> **WORK TO BE COMPLETED**:
Name every rider who appears in the page below on the 1953 world championship men's road race, and give the country listed for each.

> **EXTRACT PROVIDED**:
Men's Individual Road Race
- Rainbow jersey

Race details
- Dates: 30 August 1953
- Stages: 1
- Distance: 270 km (167.8 mi)
- Winning time: 7h 30' 59"

Results
- Winner / Fausto Coppi (ITA) / (Italy)
- Second / Germain Derycke (BEL) / (Belgium)
- Third / Stan Ockers (BEL) / (Belgium)

= 1953 UCI Road World Championships – Men's road race =

The men's road race at the 1953 UCI Road World Championships was the 20th edition of the event. The race took place on Sunday 30 August 1953 in Lugano, Switzerland. The race was won by Fausto Coppi of Italy.

==Final classification==

General classification (1–10)

> **DATA BLOCK**:
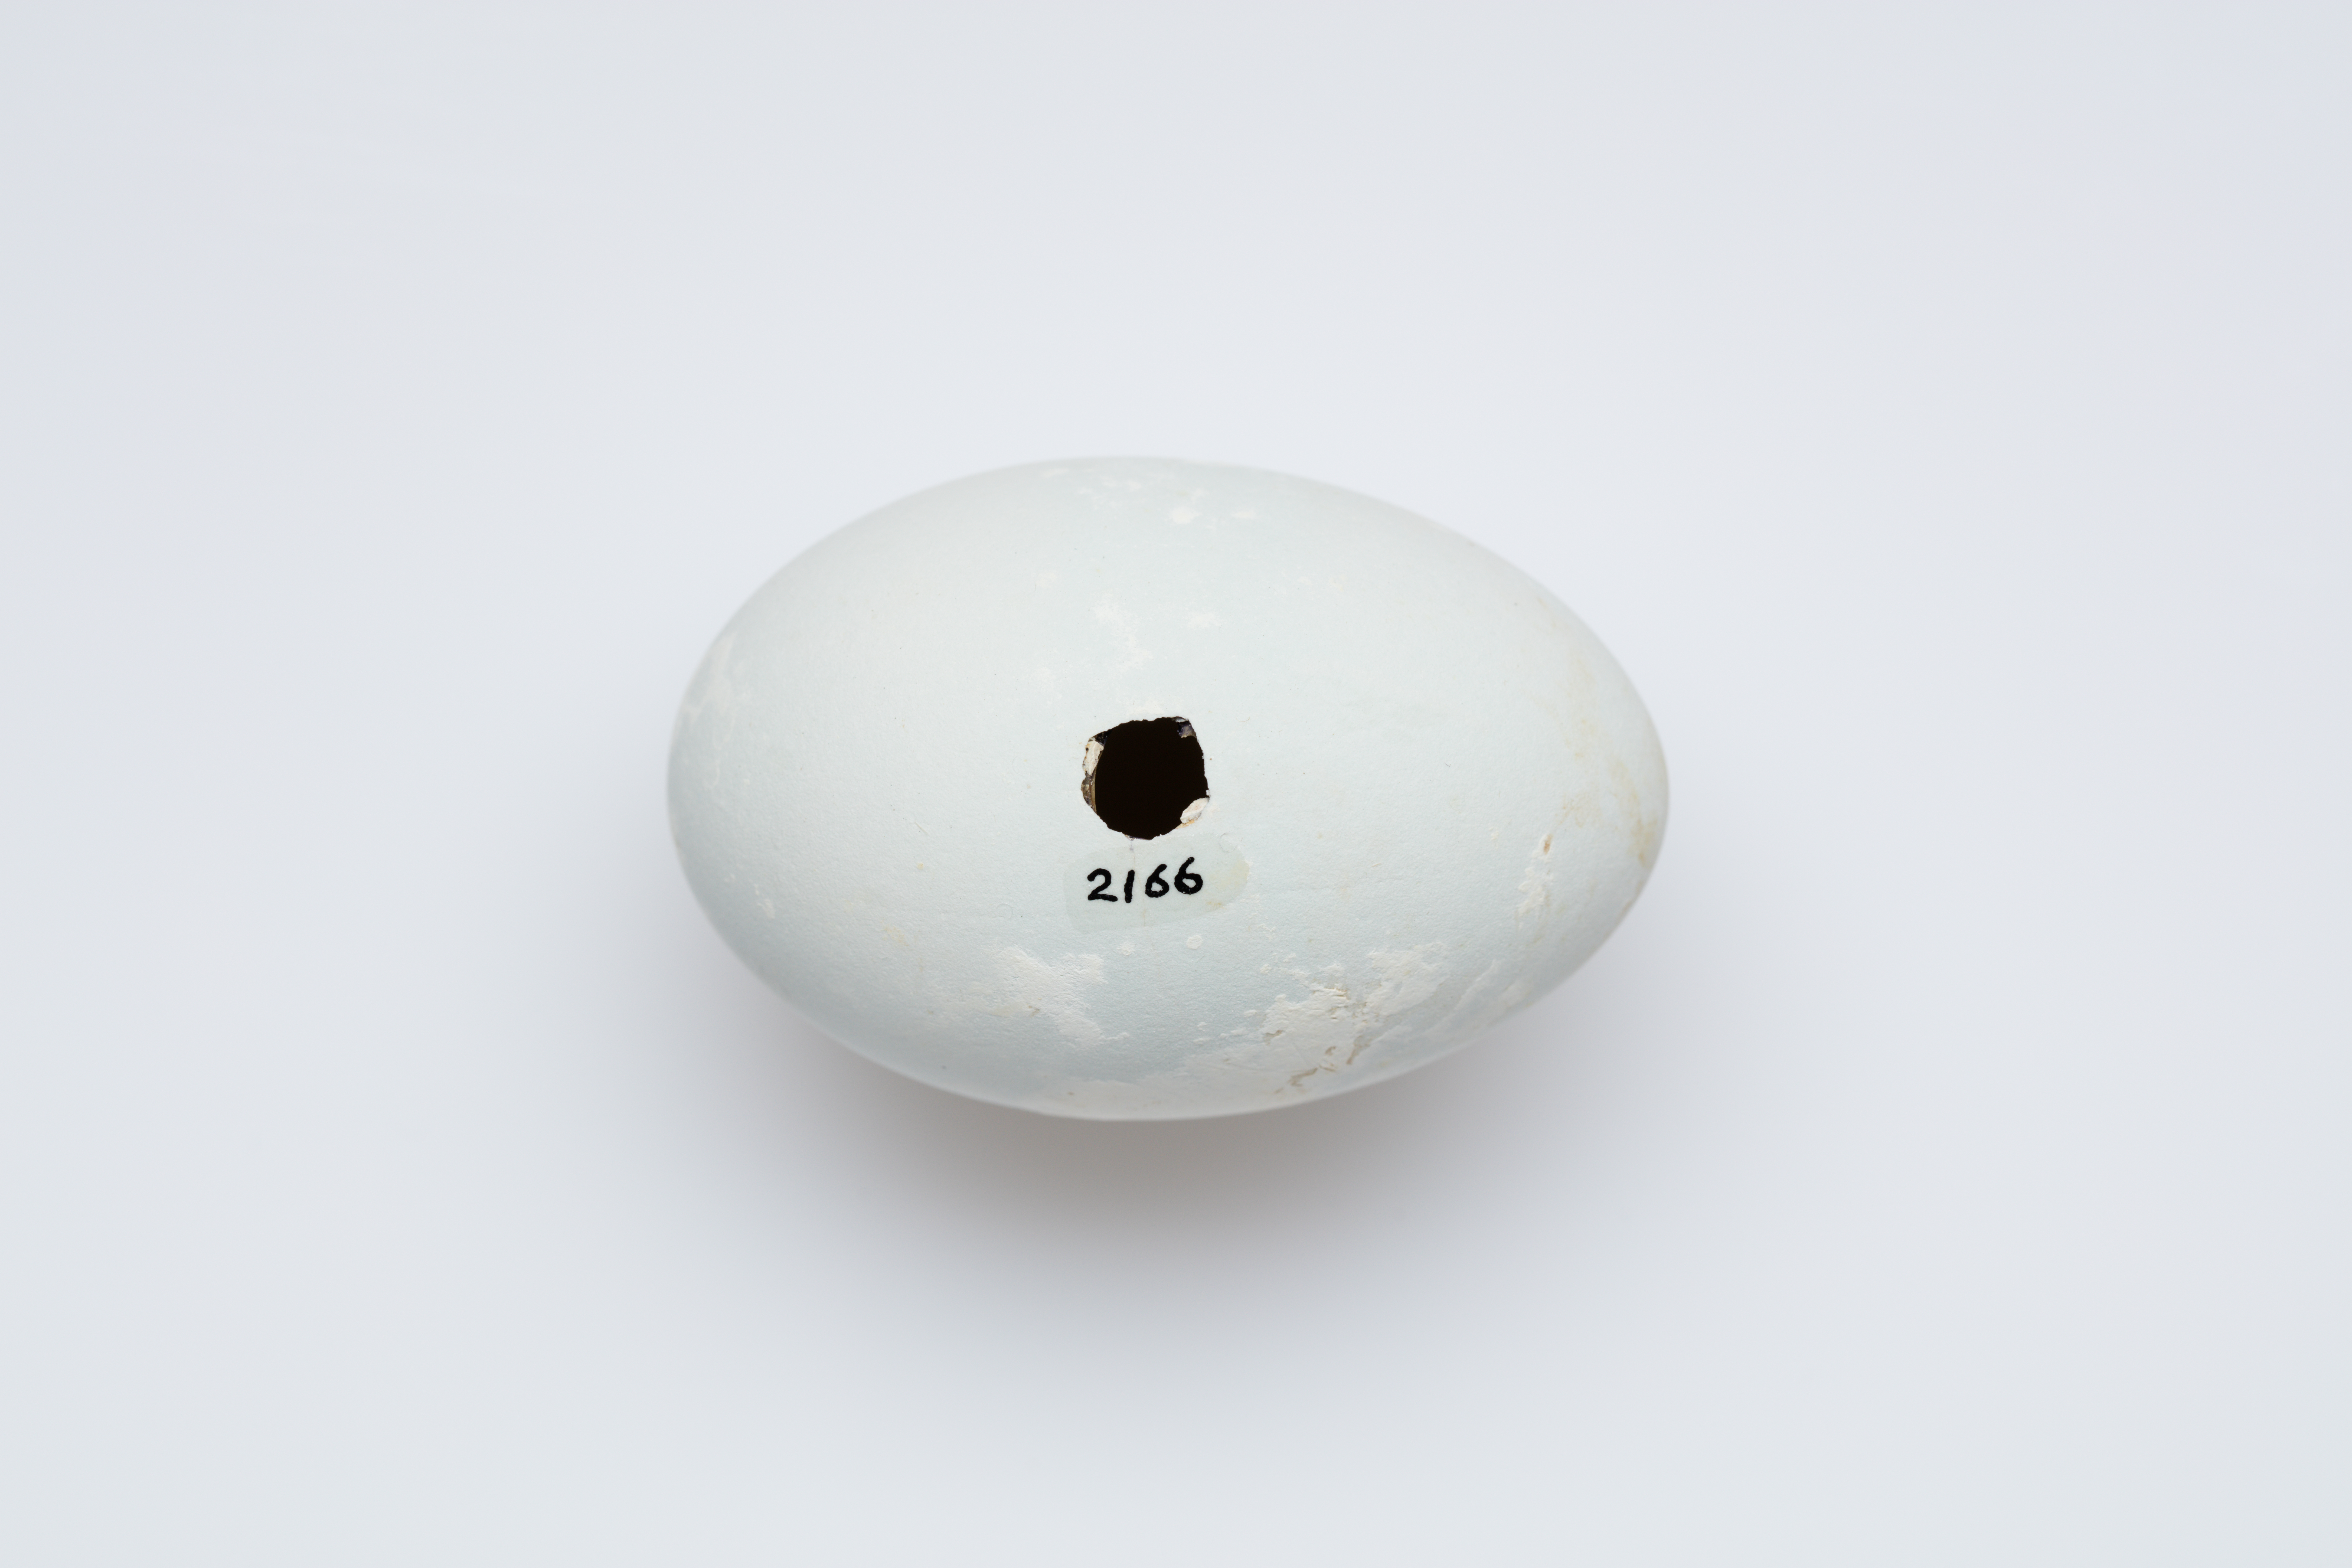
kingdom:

> **EXERCISE ANSWER**:
The riders are Fausto Coppi of Italy, Germain Derycke of Belgium and Stan Ockers of Belgium.